Les États-Unis et le crime organisé


16 août 2004

Apres une brève rencontre avec le leader serbe Momcilo Trajkovic à Laplje Selo, nous partons à Pristina pour notre rendez-vous avec l'ombudsman (médiateur) du Kosovo, le Polonais Marek Nowicki.

Chargé de surveiller les problèmes dans le domaine des droits humains, il dresse un tableau sans complaisance de la situation au Kosovo et des grandes responsabilités de la communauté internationale. S'il s'occupe également de problèmes internes à la communauté albanaise (comme la construction pratiquement toujours illégale de nouveaux immeubles partout au Kosovo), l'essentiel de l'entretien est consacré au sort des minorités. Selon lui, le manque de clarté sur le statut final du Kosovo (indépendance, autonomie ?) aggrave les tensions pesant sur toutes les communautés et contribue à la situation économique catastrophique de la province. Il nous déclare que le vrai pouvoir ici est partagé entre les Etats-Unis et le crime organisé, et accessoirement par l'Allemagne. Il nous livre plusieurs exemples illustrant l'intolérance extrême de nombreux Albanais envers les Serbes, comme ce garçon serbe blessé par balles dans le village de Gorazdevac, puis décédé à son arrivée à l'hôpital parce que le véhicule l'y transportant, conduit par son père, a été bloqué pendant de précieuses minutes par une foule s'apprêtant à lyncher le père et le fils agonisant. Si la police de l'ONU est arrivée juste à temps pour empêcher le lynchage, il était trop tard pour sauver le fils. Il considère que son principal succès, en 4 ans de travail au Kosovo, est d'avoir gagné la confiance de toutes les communautés. Et surtout, il implore les gouvernements occidentaux de ne pas expulser les réfugiés du Kosovo appartenant à des minorités, une pratique à laquelle ont fréquemment recours les autorités allemandes, envers les Roms principalement.
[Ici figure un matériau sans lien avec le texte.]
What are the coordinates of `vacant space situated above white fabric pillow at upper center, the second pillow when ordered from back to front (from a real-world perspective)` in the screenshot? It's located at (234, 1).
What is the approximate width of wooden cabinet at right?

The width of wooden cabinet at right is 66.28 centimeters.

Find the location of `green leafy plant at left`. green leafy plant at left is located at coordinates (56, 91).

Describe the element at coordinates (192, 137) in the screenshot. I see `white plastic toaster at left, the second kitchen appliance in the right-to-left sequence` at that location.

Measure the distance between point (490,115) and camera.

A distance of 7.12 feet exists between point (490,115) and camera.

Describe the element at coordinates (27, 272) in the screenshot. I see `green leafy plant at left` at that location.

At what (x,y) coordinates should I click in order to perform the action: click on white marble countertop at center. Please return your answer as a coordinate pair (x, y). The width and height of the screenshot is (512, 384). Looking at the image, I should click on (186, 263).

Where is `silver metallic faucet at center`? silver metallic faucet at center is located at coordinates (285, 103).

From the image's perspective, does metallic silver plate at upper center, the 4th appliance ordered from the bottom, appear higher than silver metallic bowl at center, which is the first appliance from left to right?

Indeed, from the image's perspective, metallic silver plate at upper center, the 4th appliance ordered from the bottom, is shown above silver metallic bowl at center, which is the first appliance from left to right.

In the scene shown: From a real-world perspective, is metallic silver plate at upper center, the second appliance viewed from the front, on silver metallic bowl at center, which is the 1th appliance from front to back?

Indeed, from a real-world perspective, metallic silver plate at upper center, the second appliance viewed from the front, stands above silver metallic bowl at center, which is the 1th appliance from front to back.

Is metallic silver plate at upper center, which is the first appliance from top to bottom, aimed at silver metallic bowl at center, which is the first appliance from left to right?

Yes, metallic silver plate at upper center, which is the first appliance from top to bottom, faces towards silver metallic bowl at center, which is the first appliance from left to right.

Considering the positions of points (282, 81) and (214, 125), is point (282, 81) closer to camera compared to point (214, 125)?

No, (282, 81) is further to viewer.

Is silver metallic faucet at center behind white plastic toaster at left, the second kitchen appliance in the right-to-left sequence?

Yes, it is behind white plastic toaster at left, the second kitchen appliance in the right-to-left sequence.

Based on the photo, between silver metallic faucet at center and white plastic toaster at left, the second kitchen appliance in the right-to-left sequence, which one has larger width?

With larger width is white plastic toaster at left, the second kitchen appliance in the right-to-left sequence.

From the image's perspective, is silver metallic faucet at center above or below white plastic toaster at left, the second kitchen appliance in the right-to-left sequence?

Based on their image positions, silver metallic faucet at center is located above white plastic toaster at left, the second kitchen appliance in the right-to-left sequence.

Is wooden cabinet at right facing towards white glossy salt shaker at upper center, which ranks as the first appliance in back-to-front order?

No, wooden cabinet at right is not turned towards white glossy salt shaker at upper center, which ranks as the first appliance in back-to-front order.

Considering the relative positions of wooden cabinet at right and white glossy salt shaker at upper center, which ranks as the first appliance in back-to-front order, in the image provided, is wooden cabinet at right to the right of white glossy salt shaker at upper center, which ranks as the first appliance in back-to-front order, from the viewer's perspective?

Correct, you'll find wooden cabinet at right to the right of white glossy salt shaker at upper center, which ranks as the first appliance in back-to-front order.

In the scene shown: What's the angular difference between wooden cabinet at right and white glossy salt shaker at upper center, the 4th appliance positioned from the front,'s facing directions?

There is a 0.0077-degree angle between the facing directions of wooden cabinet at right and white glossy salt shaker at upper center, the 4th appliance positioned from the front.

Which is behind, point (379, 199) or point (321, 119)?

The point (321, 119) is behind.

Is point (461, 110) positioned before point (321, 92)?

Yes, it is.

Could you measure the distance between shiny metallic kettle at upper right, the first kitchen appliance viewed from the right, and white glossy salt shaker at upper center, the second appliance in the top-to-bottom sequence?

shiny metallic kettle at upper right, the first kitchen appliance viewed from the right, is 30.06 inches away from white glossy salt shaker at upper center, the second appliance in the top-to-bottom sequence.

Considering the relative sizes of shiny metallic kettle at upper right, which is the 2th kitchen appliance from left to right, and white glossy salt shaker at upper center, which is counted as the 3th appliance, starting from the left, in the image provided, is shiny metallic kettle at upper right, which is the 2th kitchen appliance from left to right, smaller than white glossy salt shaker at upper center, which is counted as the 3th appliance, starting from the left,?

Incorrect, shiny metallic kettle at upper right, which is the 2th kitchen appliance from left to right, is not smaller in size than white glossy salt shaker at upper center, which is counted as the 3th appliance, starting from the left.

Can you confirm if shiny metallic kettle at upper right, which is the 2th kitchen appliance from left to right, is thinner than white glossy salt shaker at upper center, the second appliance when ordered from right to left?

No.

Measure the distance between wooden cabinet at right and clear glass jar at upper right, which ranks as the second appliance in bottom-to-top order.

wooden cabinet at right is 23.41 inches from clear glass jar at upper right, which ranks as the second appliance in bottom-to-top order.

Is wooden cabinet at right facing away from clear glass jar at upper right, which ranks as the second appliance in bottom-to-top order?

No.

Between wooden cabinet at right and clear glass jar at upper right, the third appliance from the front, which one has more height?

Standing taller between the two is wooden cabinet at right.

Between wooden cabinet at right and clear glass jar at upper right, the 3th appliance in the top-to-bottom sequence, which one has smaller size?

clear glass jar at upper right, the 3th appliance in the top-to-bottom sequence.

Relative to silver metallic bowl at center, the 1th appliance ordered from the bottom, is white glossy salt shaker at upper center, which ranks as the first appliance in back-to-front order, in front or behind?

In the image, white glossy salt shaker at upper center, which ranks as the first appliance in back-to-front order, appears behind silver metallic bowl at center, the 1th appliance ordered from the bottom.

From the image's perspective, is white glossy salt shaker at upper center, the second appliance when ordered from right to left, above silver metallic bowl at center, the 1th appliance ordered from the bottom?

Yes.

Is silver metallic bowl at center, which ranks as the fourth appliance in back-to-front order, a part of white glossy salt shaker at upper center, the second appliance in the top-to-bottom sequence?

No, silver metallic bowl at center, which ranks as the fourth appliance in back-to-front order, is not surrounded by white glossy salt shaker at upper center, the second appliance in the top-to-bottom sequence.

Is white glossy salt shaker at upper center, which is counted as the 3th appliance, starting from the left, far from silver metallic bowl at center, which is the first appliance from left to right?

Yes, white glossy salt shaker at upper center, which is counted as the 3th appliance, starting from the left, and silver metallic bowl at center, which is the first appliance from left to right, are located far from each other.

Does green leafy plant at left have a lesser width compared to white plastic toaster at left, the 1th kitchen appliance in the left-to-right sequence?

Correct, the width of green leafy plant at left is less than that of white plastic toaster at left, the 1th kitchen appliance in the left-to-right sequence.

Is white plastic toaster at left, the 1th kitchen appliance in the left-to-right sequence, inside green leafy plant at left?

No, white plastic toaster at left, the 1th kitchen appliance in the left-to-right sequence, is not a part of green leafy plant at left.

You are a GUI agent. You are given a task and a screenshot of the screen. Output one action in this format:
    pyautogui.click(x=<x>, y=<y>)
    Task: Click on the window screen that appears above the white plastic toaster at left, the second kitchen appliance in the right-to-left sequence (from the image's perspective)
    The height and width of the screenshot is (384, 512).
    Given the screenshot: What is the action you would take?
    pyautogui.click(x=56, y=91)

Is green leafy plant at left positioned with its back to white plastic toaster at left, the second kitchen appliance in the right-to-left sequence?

L'après-midi, après avoir vu l'église orthodoxe de Pristina, détruite en mars dernier, nous visitons plusieurs localités touchées par les émeutes de mars, en particulier les villes de Kosovo Polje et de Lipljan. Le niveau de destruction est impressionnant et la situation des derniers Serbes qui y sont présents est particulièrement tragique, confinés dans quelques immeubles ayant échappé à la destruction. Autrefois majoritaires dans les deux villes, les Serbes ne sont maintenant plus que quelques dizaines de familles à y subsister. Des maisons sont en cours de reconstruction (par des ouvriers albanais), mais il est à craindre, comme cela est arrivé plusieurs fois ces dernières semaines, qu'elles seront incendiées dès qu'elles seront achevées.

En début de soirée, nous rendons une autre visite particulièrement éprouvante à la petite mahala rom de Gracanica. Si les Roms disent n'avoir aucun problème avec leurs voisins serbes (nous avons vu les enfants des uns et des autres jouer ensemble), leur misère dépasse l'entendement. Vivant à plusieurs par pièce, les fenêtres de leurs maisons sont brisées et les toits percés. Parmi eux se trouvent de nombreux réfugiés de Pristina. Les plus mal lotis sont plusieurs personnes âgées et des enfants, gravement malades, mais incapables de payer les soins médicaux. Ils nous disent que, depuis 5 ans, notre délégation est la première à les visiter et à s'intéresser à leur sort. Si l'un ou l'autre a un job auprès de l'ONU, la plupart survivent grâce à la mendicité ou, pour les plus agés, grâce à une maigre pension payée par Belgrade.